B300's 90 TFLOPS FP32 and 12000 GB/s bandwidth speed simulations with large matrices. A40's matching FP32 but lower bandwidth hampers complex workloads.
Frequently Asked Questions
Which GPU has more VRAM, A40 or B300?▾
The B300 provides 288 GB HBM3e VRAM, far exceeding the A40's 48 GB GDDR6. This enables the B300 to load massive models without partitioning. The A40 suits smaller datasets.
How do their prices compare in the cloud?▾
A40 pricing starts at $0.24/hr with an average of $1.26/hr across 23 offers. B300 begins at $2.45/hr, averaging $6.44/hr over 7 offers. A40 offers better value for entry-level tasks.

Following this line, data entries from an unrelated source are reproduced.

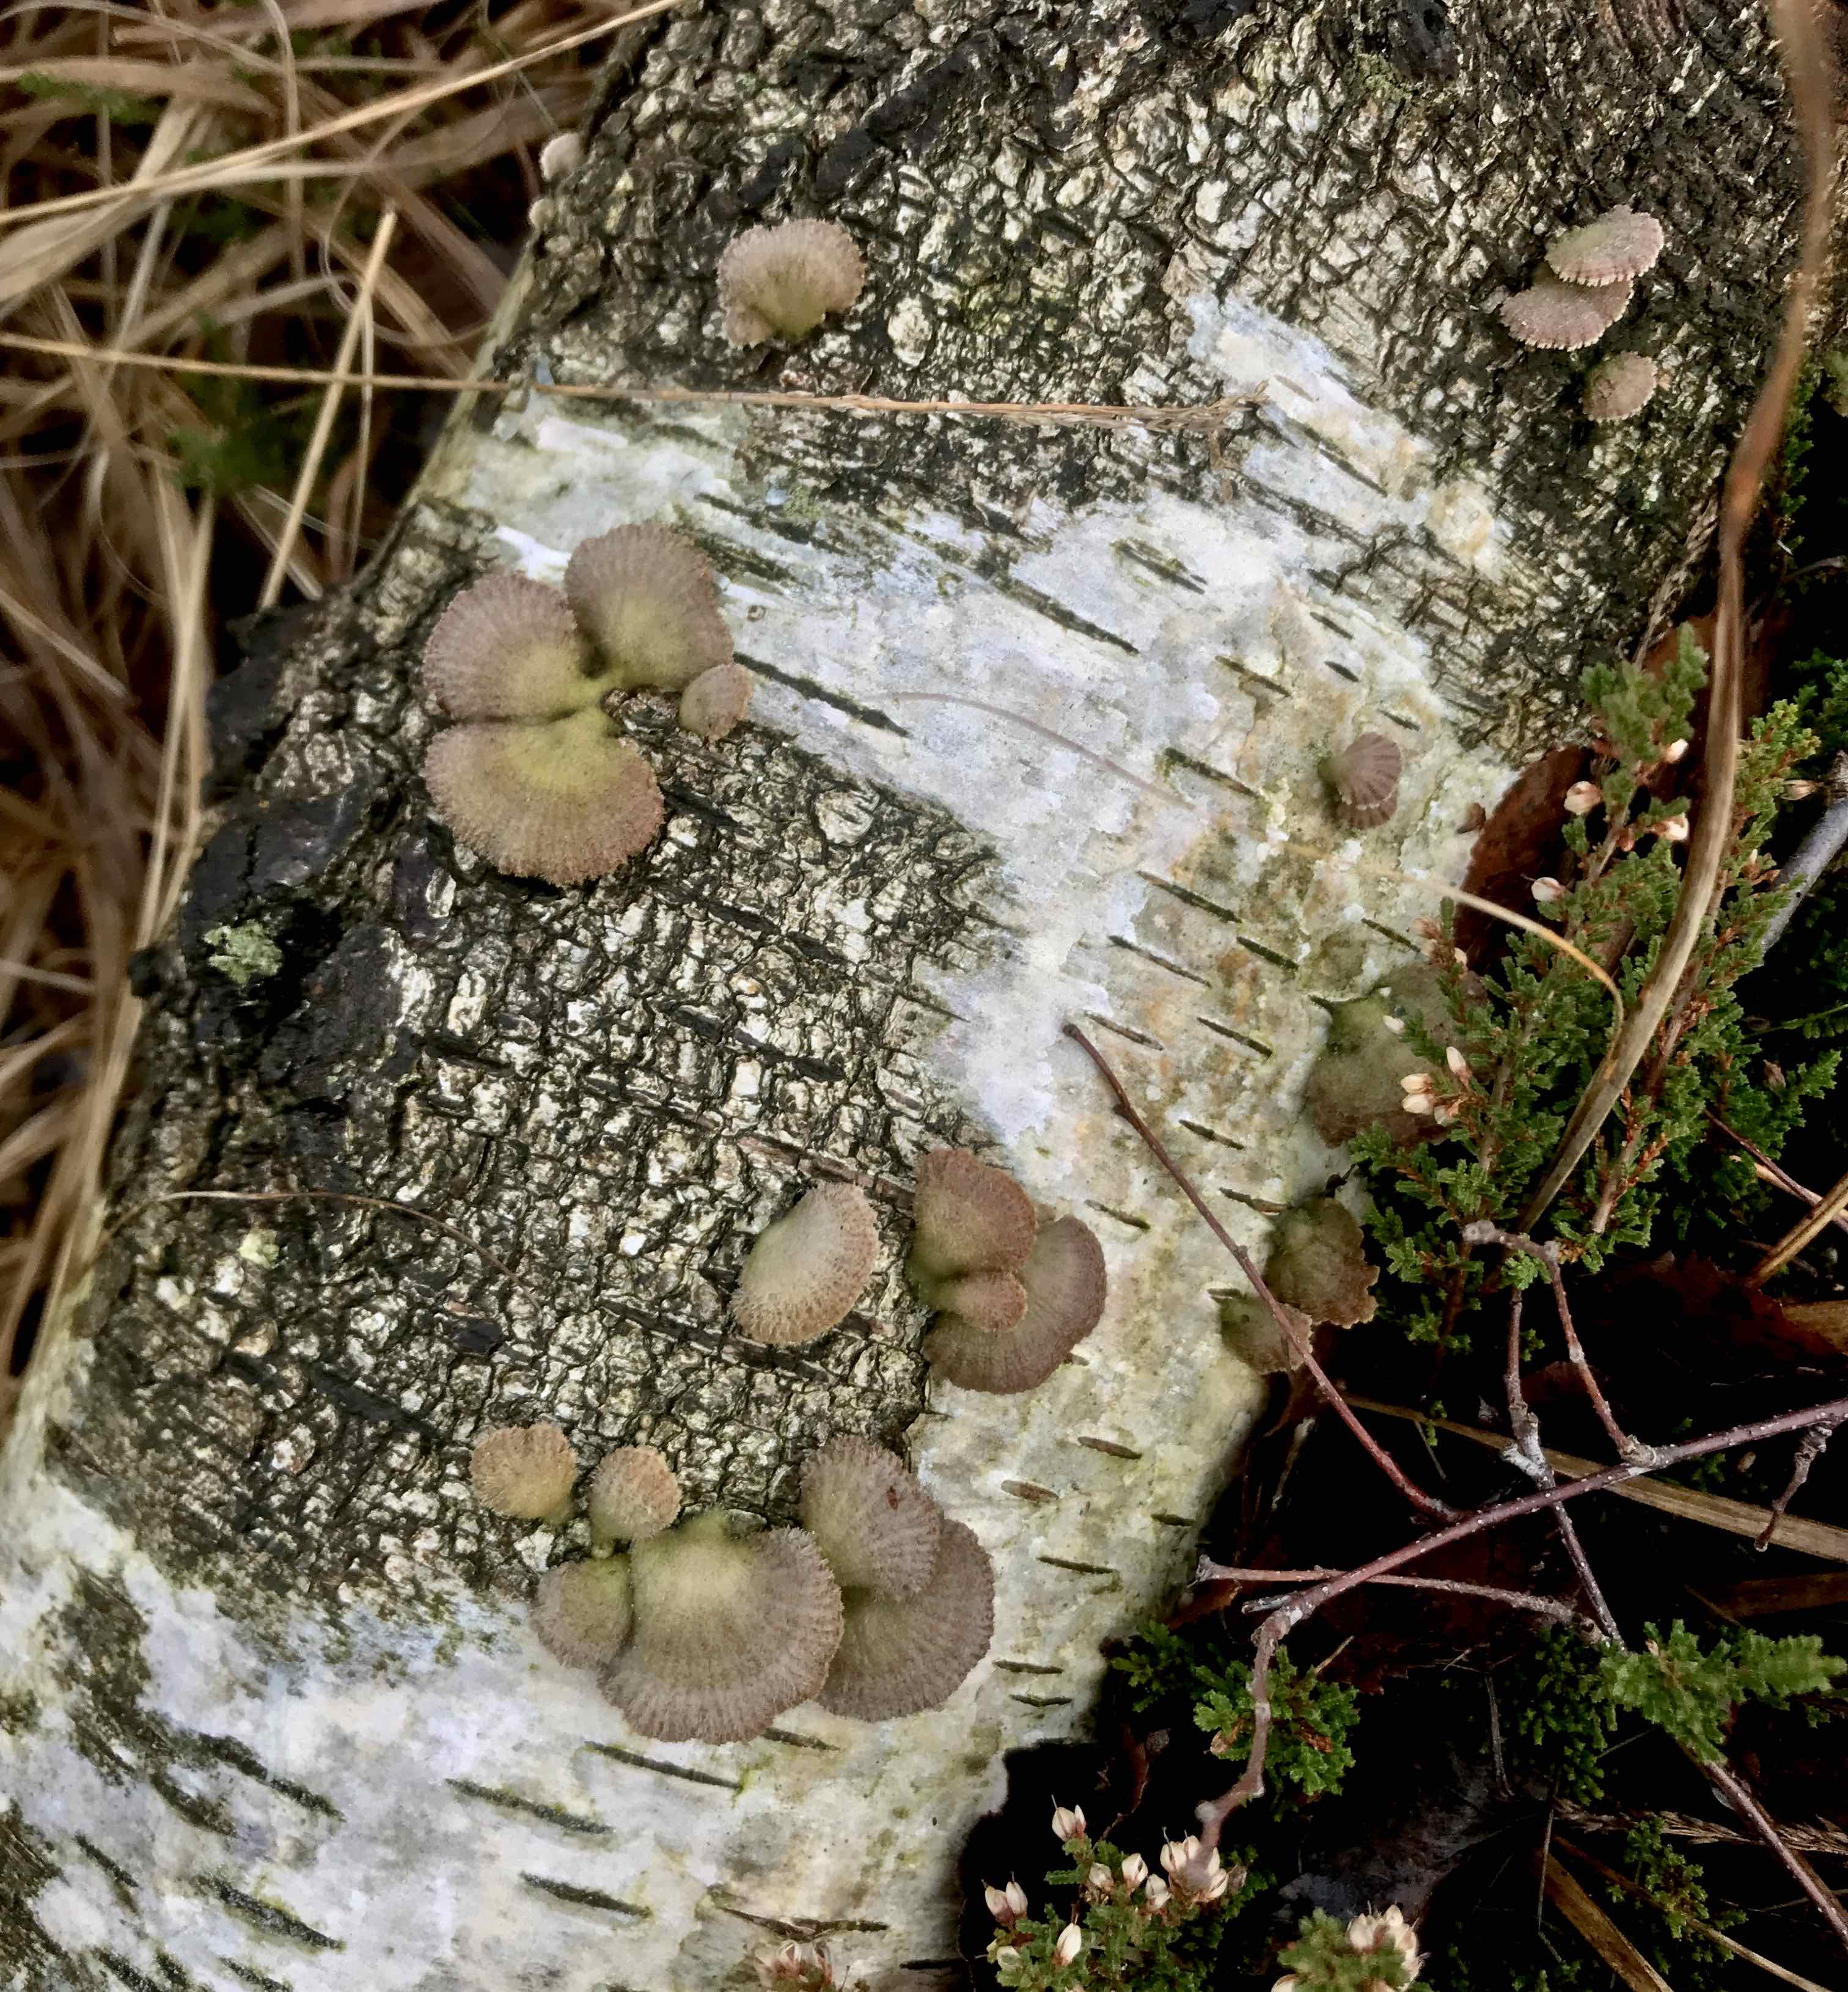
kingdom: Fungi
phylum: Basidiomycota
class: Agaricomycetes
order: Agaricales
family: Schizophyllaceae
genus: Schizophyllum
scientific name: Schizophyllum commune
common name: kløvblad
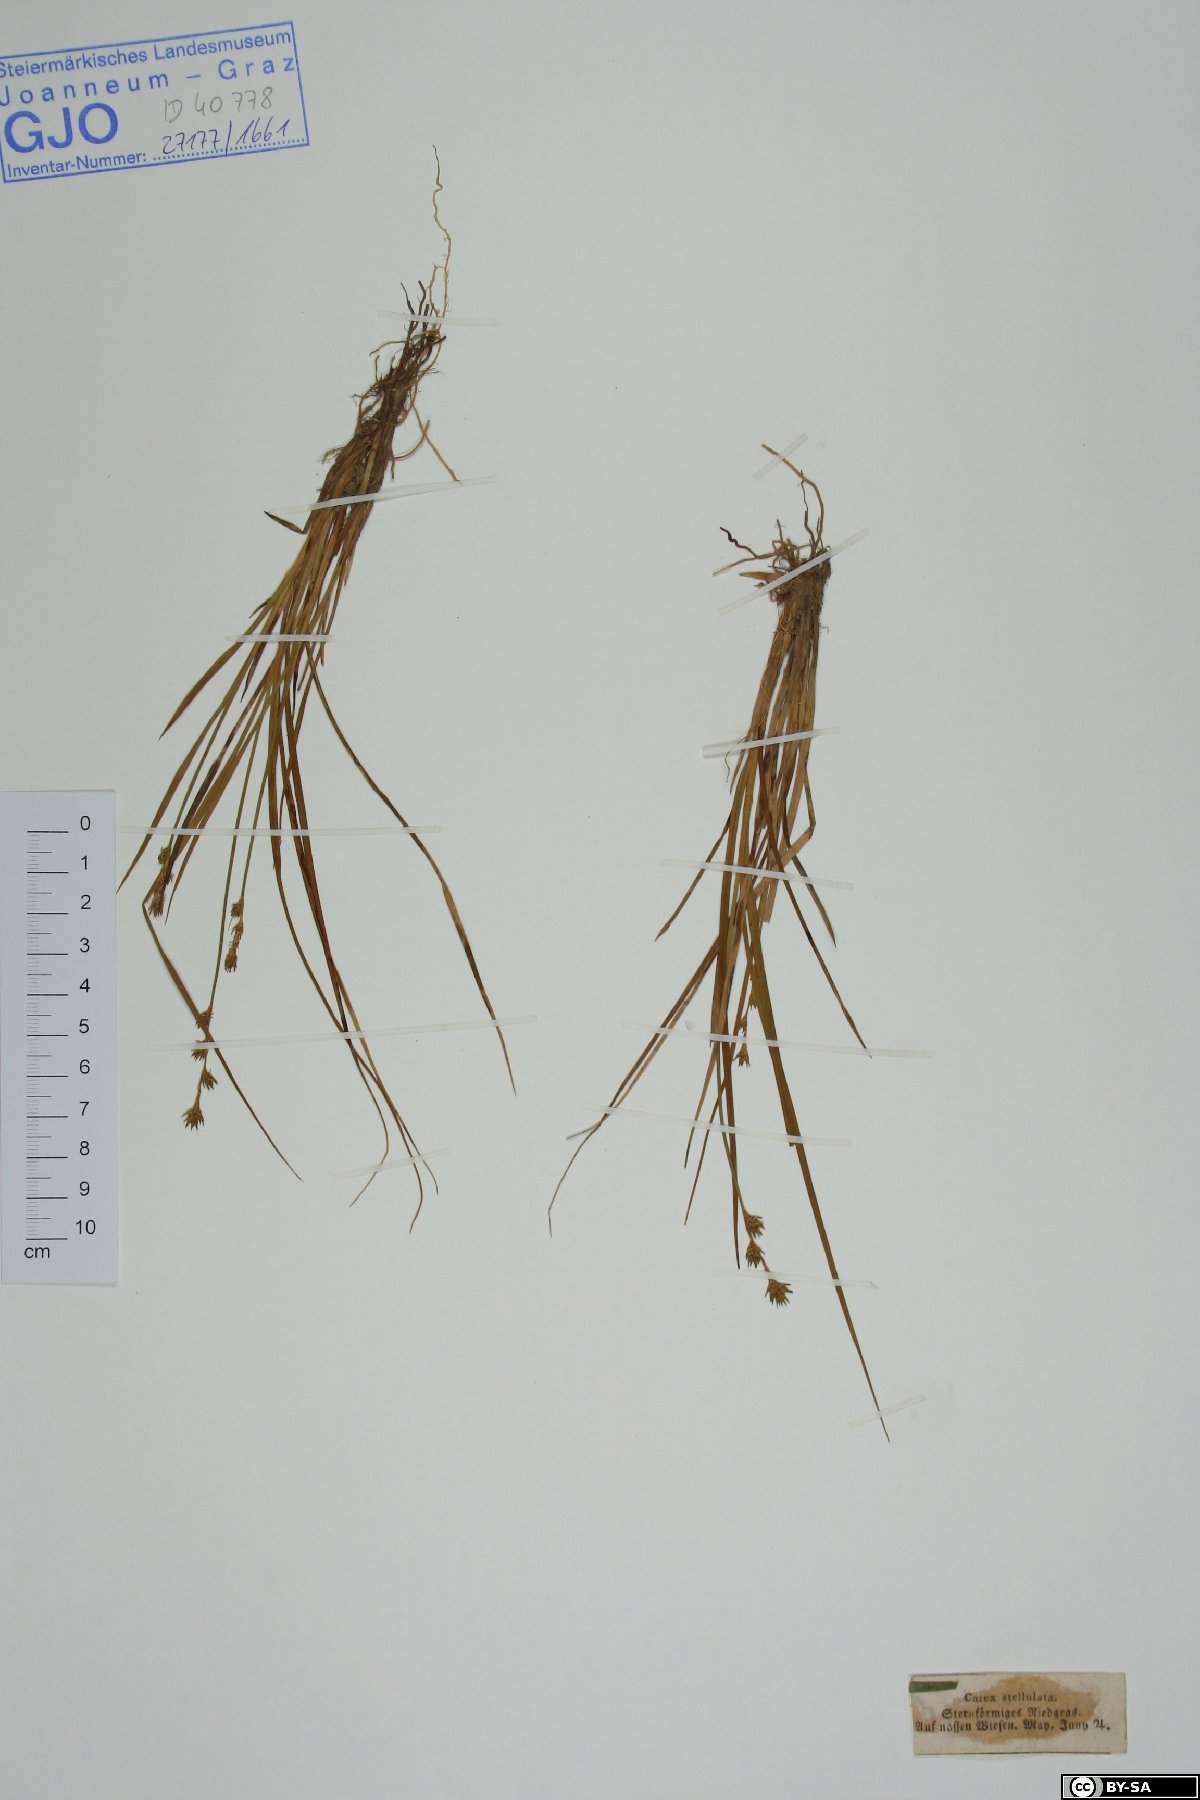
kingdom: Plantae
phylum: Tracheophyta
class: Liliopsida
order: Poales
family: Cyperaceae
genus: Carex
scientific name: Carex echinata
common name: Star sedge
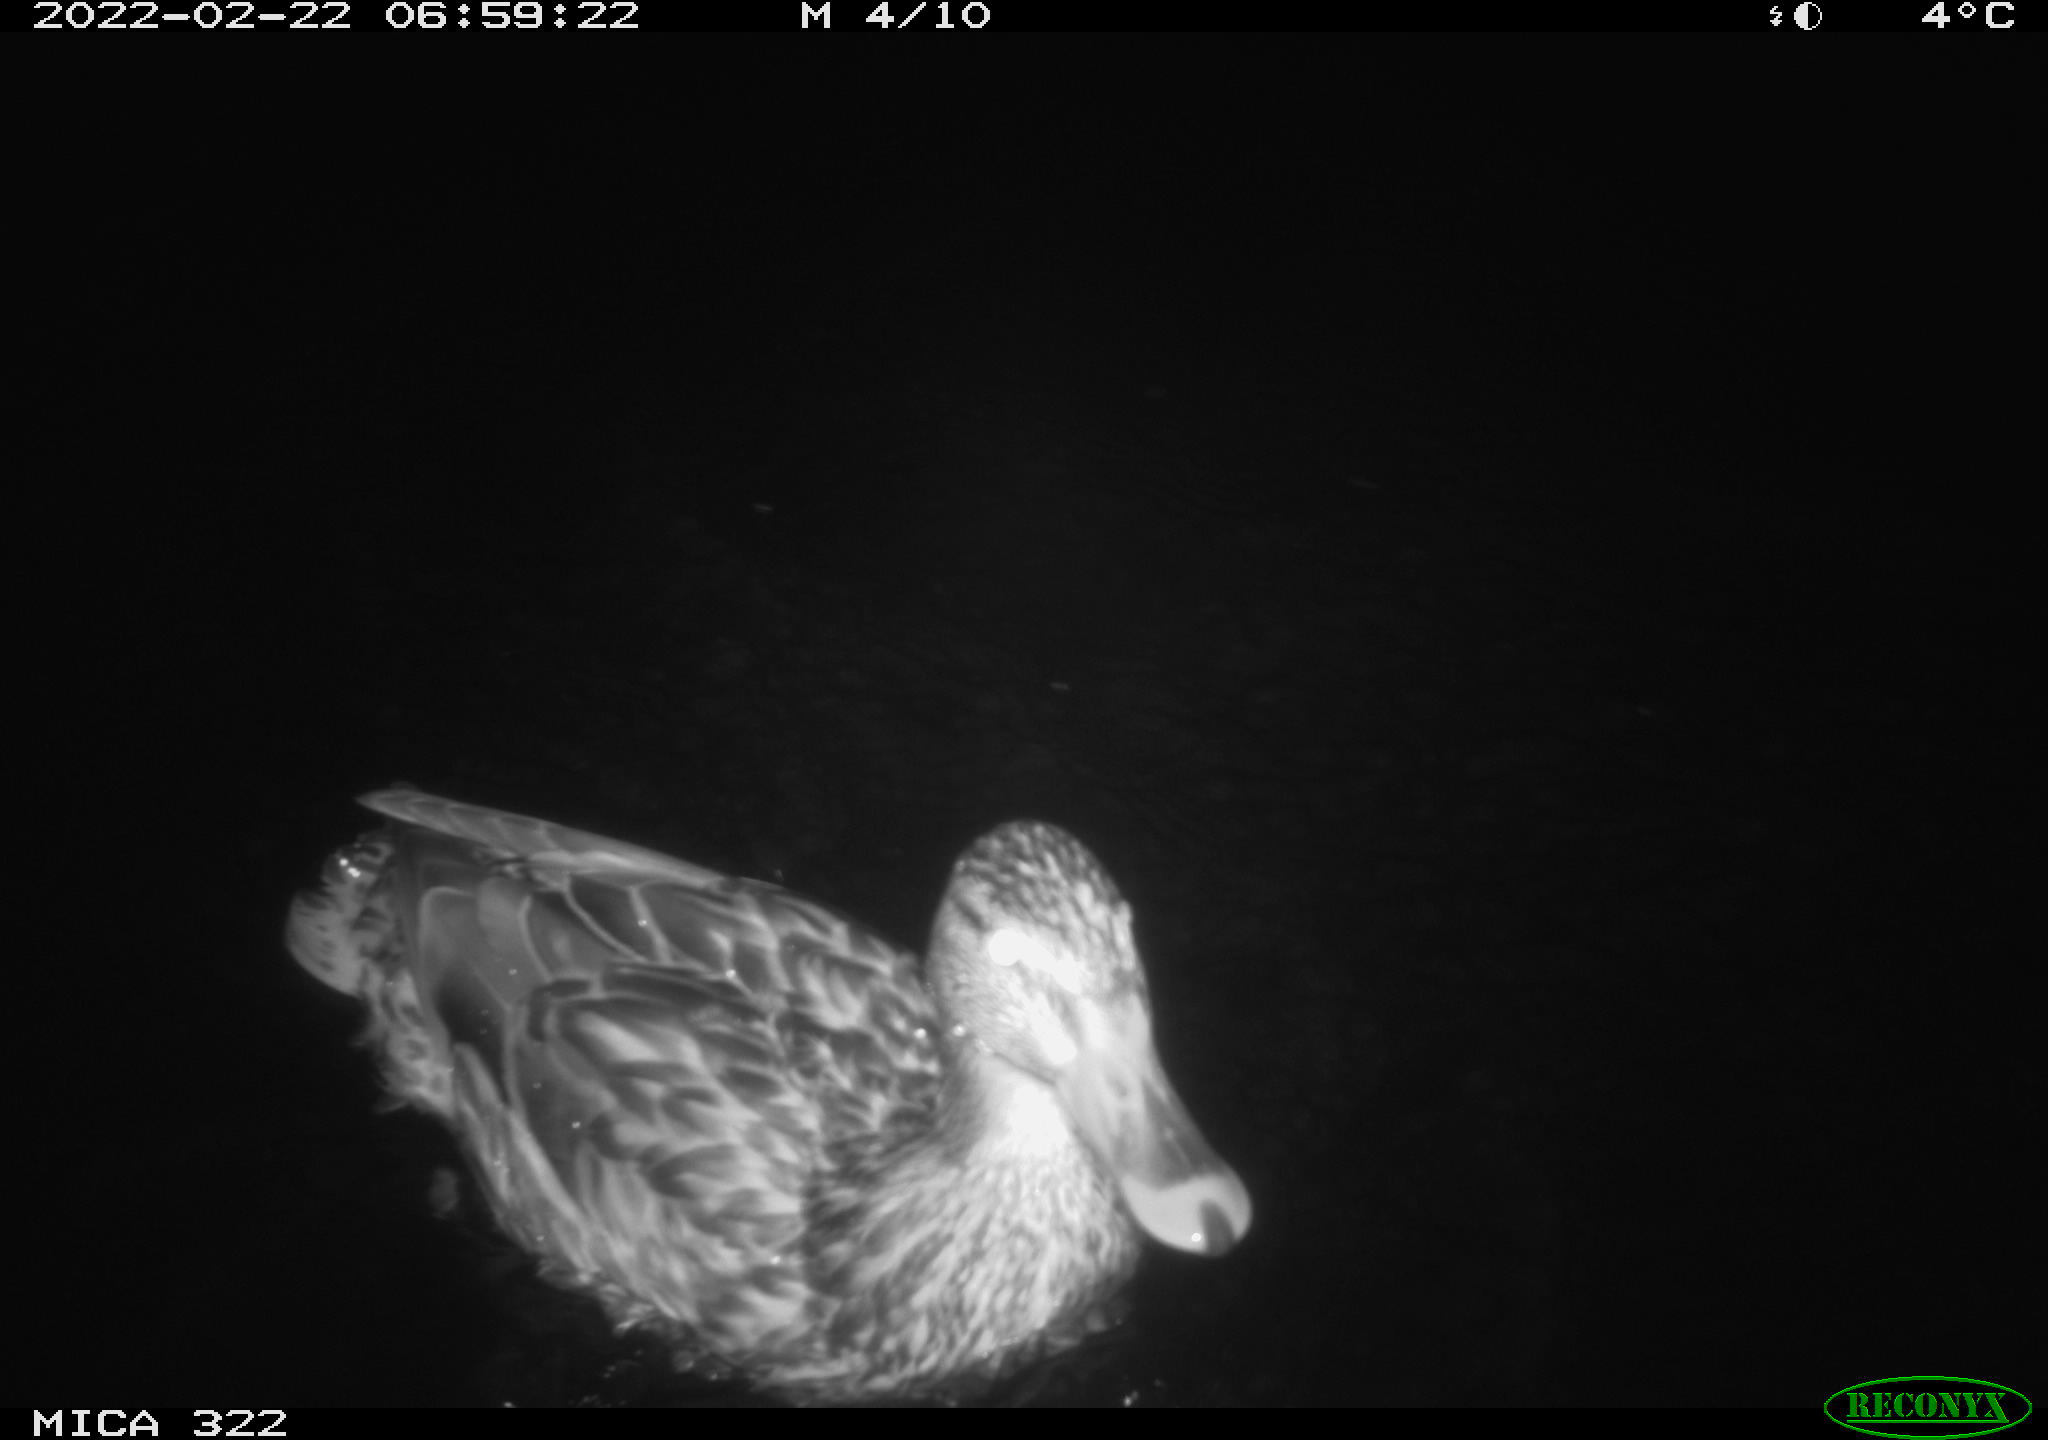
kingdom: Animalia
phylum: Chordata
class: Aves
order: Anseriformes
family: Anatidae
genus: Anas
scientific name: Anas platyrhynchos
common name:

What is the FP16 performance difference?▾
B300 achieves 2250 TFLOPS in FP16, about 60 times the A40's 37.4 TFLOPS. This gap accelerates AI training significantly on B300. Inference also benefits from B300's FP8 at 4500 TFLOPS.
Which has higher memory bandwidth?▾
B300 delivers 12000 GB/s, over 17 times the A40's 696 GB/s. Higher bandwidth on B300 supports larger batch sizes in training. A40 limits throughput for memory-bound workloads.
What are the power requirements?▾
A40 consumes 300W TDP in PCIe form, fitting standard servers. B300 requires 1200W in SXM with NVSwitch, needing advanced cooling. Power differences affect cloud eligibility.
Can A40 use NVLink like B300?▾
Both support NVLink, but B300 adds NVSwitch for superior multi-GPU scaling. A40's interconnect suits dual-GPU setups. B300 excels in large clusters.
Which is cheaper to rent, the A40 or the B300?▾
Cloud rental prices for both the A40 and B300 vary by provider, configuration, and availability. This page shows live pricing from 25+ providers updated every 60 seconds. Scroll to the Live Cloud Pricing section to compare current rates.
How much VRAM does the A40 have compared to the B300?▾
The A40 has 48 GB of GDDR6 memory. The B300 has 288 GB of HBM3e memory.
Can I find A40 and B300 GPUs available to rent right now?▾
Yes. This page shows real-time availability across 25+ cloud GPU providers. The Live Cloud Pricing section displays only in-stock offers with current pricing.
What is the main difference between the A40 and the B300?▾
The A40 uses the Ampere architecture (2020) while the B300 uses Blackwell Ultra (2025). The B300 delivers 60.2x the FP16 throughput and 17.2x the memory bandwidth of the A40.